Please switch "top-left" to "upper-left" in the records from their start through the line holding "11: (253, 183)", inclusive, and return only those lines with nothing else changed.
════════
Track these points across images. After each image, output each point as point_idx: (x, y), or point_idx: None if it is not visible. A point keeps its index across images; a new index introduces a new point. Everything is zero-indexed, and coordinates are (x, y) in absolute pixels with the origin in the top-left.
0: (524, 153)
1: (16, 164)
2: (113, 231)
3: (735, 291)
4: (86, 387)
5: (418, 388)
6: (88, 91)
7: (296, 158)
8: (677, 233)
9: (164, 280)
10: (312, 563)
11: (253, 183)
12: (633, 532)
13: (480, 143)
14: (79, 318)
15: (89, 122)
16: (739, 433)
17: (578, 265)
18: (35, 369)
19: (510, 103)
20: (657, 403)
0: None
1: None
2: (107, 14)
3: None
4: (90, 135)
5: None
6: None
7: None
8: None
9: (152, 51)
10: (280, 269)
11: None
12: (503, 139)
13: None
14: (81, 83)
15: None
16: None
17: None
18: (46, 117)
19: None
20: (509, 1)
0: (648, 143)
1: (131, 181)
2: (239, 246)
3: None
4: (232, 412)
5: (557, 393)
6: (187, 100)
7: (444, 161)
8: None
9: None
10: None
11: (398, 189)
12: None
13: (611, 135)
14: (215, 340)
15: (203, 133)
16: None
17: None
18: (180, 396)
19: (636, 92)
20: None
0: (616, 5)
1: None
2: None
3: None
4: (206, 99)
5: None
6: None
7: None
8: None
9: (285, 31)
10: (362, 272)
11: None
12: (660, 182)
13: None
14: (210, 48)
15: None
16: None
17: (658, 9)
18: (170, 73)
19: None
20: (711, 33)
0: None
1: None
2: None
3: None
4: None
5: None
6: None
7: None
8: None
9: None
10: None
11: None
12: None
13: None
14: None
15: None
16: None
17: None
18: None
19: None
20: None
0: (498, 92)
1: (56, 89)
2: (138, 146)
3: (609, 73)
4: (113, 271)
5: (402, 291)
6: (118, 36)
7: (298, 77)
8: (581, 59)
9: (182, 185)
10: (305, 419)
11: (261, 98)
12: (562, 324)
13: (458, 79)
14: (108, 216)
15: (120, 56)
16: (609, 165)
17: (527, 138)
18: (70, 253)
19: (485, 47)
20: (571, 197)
════════
WRITTEN REPLY ->
Track these points across images. After each image, output each point as point_idx: (x, y), or point_idx: None if it is not visible. A point keeps its index across images; a new index introduces a new point. Everything is zero-indexed, and coordinates are (x, y) in absolute pixels with the origin in the upper-left.
0: (524, 153)
1: (16, 164)
2: (113, 231)
3: (735, 291)
4: (86, 387)
5: (418, 388)
6: (88, 91)
7: (296, 158)
8: (677, 233)
9: (164, 280)
10: (312, 563)
11: (253, 183)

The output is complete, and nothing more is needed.